Maybe it's just easier to put it in the record this way: In the year 1993, in the age of Beavis and Butt-head, shock radio, Marky Mark, and brassieres as outerwear, the best athlete in college sports is a former choirboy, vice-president of the student body and honor-roll student who is no louder than a convent cat and about as trendy as a firm handshake.
Take, for instance, this one day in October when Charlie went to a midget league football practice to talk to kids about his two favorite topics: staying in school and staying off drugs. Just as he arrived, one 10-year-old stepped on another's water bottle.
"Hey, watch it, you faggot jackass!" yelled the second kid.
Charlie's jaw hit his belt. When it was his turn to speak, he hadn't forgotten. "You know, when I first got here," he said, "there were some things being shouted that shouldn't have been said. Sometimes things slip out, but they shouldn't. You should never let that happen again. You have to show respect for your friends and your peers."
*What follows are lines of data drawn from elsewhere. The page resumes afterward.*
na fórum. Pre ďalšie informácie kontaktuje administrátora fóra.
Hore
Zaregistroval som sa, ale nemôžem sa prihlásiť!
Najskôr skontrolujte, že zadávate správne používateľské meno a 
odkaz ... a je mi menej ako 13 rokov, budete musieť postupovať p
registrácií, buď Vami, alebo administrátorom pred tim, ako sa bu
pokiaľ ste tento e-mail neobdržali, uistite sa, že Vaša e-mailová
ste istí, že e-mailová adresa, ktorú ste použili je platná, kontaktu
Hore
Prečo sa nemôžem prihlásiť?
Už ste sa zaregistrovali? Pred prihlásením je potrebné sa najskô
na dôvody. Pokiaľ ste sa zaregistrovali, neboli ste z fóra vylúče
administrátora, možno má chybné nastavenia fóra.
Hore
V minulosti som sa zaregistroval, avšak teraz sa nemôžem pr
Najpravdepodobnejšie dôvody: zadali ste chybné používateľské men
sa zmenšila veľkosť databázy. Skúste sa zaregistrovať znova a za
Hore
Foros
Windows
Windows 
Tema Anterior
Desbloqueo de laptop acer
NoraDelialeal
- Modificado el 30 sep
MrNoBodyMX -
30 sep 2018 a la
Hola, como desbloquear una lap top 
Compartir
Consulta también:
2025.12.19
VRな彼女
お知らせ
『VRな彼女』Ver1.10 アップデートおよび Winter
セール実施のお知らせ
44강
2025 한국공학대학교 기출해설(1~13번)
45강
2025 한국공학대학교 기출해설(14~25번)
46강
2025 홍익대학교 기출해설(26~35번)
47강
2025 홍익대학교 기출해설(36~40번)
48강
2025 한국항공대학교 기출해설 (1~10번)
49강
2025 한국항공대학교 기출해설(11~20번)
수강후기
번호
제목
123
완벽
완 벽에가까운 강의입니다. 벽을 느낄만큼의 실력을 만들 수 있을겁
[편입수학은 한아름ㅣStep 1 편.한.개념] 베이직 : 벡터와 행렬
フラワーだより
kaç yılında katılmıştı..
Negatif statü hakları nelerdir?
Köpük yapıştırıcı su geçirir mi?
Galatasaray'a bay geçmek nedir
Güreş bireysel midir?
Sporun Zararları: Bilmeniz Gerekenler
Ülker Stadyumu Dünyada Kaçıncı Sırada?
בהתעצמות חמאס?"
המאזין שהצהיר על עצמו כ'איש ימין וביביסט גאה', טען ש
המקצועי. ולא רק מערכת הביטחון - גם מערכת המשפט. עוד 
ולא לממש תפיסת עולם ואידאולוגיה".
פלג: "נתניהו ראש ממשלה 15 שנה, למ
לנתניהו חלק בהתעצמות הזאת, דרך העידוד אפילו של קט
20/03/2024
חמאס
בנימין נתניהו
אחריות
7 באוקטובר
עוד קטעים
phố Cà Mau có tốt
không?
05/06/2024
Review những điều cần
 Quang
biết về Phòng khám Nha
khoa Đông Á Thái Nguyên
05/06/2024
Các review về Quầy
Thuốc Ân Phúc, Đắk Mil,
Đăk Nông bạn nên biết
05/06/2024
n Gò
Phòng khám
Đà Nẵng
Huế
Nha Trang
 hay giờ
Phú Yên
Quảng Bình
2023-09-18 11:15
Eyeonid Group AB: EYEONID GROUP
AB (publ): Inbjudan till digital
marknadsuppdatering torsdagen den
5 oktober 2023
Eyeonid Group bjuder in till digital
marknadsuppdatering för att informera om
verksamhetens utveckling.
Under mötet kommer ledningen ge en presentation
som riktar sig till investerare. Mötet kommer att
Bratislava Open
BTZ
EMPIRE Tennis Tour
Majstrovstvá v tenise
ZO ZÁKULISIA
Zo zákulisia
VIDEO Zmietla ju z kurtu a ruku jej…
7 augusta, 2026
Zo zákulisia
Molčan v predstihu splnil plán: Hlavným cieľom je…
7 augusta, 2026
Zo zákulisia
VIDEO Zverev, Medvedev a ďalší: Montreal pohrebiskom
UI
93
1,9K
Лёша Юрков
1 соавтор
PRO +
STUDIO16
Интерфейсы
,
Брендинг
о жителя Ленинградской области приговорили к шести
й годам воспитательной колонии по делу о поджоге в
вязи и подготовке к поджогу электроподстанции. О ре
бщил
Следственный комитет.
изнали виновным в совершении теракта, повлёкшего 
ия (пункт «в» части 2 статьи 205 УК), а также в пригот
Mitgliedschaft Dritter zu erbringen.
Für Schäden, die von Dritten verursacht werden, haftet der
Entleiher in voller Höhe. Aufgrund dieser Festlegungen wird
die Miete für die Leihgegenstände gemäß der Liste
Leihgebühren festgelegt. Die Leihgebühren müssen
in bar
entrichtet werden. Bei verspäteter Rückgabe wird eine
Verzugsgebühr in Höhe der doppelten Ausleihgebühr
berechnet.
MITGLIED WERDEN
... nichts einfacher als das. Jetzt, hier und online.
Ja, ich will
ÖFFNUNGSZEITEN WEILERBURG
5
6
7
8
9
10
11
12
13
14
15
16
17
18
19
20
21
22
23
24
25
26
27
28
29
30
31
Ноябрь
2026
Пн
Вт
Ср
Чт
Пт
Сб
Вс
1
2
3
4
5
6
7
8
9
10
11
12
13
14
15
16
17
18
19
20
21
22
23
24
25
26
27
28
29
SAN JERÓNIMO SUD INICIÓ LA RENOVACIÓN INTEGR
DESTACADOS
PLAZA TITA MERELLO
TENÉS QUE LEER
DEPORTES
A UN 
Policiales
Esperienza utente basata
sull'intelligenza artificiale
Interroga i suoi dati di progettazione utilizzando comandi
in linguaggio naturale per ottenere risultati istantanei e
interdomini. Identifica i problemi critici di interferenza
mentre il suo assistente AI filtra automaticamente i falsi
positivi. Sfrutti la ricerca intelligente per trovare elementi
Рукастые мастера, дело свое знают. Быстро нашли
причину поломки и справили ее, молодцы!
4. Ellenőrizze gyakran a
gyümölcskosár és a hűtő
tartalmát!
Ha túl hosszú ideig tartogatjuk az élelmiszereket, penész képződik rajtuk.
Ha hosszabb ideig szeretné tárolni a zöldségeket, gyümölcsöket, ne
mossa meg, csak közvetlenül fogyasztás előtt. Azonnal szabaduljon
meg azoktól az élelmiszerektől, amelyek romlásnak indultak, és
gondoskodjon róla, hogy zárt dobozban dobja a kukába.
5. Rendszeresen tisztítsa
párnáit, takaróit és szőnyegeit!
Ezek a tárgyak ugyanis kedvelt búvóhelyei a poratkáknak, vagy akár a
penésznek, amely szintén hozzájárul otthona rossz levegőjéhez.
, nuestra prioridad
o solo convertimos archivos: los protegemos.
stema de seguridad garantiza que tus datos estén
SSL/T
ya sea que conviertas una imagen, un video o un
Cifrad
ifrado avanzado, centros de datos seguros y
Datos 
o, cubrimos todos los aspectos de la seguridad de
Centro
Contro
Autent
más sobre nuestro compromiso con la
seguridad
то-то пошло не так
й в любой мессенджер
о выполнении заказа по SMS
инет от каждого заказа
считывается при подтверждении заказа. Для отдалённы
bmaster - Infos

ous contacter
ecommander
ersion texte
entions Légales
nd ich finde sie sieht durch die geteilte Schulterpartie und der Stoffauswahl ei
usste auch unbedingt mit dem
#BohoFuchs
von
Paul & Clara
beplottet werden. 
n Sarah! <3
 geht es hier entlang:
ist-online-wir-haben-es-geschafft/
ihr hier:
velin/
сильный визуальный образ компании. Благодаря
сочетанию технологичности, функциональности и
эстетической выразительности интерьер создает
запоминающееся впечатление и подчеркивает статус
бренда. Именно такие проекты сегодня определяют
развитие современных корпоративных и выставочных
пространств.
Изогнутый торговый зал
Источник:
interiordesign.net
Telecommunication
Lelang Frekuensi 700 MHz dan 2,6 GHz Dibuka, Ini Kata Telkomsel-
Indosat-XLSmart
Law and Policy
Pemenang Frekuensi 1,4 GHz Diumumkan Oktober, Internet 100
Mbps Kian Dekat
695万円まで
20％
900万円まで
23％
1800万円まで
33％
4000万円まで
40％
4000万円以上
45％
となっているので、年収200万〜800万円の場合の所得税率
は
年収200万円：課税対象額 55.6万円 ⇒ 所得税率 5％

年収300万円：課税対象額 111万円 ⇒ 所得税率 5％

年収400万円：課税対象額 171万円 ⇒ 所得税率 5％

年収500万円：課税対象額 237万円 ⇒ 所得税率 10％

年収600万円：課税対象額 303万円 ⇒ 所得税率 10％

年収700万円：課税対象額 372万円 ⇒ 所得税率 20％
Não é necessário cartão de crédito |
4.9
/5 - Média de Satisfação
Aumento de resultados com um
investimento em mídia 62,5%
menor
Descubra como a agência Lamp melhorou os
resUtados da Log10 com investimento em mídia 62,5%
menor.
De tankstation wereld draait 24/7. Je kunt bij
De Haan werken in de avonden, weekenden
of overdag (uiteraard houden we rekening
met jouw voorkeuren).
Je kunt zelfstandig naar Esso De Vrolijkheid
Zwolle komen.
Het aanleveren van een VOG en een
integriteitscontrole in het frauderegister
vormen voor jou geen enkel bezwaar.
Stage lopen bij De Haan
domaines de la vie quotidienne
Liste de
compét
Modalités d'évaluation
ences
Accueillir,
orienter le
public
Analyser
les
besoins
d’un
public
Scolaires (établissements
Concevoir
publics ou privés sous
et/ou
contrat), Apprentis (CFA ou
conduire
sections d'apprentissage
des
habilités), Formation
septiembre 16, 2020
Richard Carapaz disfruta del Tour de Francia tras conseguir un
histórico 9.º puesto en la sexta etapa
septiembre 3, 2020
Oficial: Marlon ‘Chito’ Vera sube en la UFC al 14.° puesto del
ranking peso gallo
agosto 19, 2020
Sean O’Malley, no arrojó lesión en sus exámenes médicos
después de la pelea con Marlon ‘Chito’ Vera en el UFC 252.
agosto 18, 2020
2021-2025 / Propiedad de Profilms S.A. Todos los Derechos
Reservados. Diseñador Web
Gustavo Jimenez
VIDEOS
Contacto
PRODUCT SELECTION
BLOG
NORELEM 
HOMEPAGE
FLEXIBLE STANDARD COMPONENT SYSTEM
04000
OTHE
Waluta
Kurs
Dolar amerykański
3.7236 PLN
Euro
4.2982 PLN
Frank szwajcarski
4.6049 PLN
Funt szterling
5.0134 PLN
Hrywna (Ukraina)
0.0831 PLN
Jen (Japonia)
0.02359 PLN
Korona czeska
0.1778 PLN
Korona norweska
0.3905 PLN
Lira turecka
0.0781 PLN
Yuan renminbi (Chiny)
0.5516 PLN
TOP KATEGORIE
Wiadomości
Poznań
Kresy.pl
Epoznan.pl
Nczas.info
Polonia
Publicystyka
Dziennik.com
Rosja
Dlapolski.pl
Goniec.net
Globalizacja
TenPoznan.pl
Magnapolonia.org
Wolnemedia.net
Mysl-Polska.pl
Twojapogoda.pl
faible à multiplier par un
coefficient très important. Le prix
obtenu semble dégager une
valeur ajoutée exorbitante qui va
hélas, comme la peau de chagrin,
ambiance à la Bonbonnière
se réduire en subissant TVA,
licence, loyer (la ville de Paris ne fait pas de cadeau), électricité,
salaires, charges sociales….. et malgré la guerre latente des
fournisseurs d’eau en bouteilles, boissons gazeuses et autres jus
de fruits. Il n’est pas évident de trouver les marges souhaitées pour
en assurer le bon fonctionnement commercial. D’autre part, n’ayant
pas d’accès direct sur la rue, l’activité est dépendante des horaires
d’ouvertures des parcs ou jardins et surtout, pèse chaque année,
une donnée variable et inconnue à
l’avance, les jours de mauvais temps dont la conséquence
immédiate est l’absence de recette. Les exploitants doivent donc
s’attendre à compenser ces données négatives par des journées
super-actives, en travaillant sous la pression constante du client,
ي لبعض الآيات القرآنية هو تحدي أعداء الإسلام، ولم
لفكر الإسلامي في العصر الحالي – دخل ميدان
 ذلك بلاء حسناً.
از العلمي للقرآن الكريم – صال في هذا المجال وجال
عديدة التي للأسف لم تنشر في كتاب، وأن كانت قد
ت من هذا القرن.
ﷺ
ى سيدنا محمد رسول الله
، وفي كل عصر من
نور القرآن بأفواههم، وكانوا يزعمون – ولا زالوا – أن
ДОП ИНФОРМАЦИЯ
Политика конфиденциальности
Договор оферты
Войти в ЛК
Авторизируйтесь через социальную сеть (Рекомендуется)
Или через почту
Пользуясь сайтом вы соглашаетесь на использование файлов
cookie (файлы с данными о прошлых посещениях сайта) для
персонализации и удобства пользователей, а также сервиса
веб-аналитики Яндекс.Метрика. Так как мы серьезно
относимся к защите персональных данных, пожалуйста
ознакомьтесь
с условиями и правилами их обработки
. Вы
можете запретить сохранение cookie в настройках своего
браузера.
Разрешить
The kids looked as if they had just been scolded by Saint Christopher.
"Being a real straight arrow is something that a lot people are offended by, I guess," says Charlie. "But that's the way I've been all my life. It's just fun to be one of a kind."
One of a kind? Athletically, Charlie is one of a kind. As a celibate—though one with a girlfriend, a law student named Tonja Harding—Charlie is one in a million. Florida State's football team has fathered dozens of children. "It's not like I've been an angel my whole life," Charlie says, "but I've stopped now. If you're planning on marrying the young lady, and then you have sex before marriage, what is there to look forward to?"
So what Charlie does is make like a very hip Aunt Bee. On your typical dance-crazed night, Charlie hangs with the other players as they get dressed, jokes with them as they primp in the mirror, messes with them as they put on the cologne. Then he walks them all out to their cars and tells them to drive carefully and not get too wild, and then he goes back to his room. He does everything but give them sandwiches.
And yet Charlie is the biggest man on the team. If you were ever on the Seminoles' team bus when Charlie got on, you would notice the volume on the jam boxes go down about three notches and the trash-talking zip off and everybody straighten up just a little in his seat. Then you would see Charlie smile, sit down, slip on his headphones and flip on his favorite gospel tape.
Born in Thomasville, Ga., in 1970, Charlie is the third of seven kids in a family that still has Bible study around the kitchen table on Sunday nights. His father, also named Charlie, is a high school history teacher and a church deacon, and his mother, Willard, is a school librarian. The Ward kids all grew up with two rules in life: Respect people and stay humble. "Be humble, Junior," Charlie's father would tell him, "because the people who put you on a pedestal are the same people who will try to knock you off of it."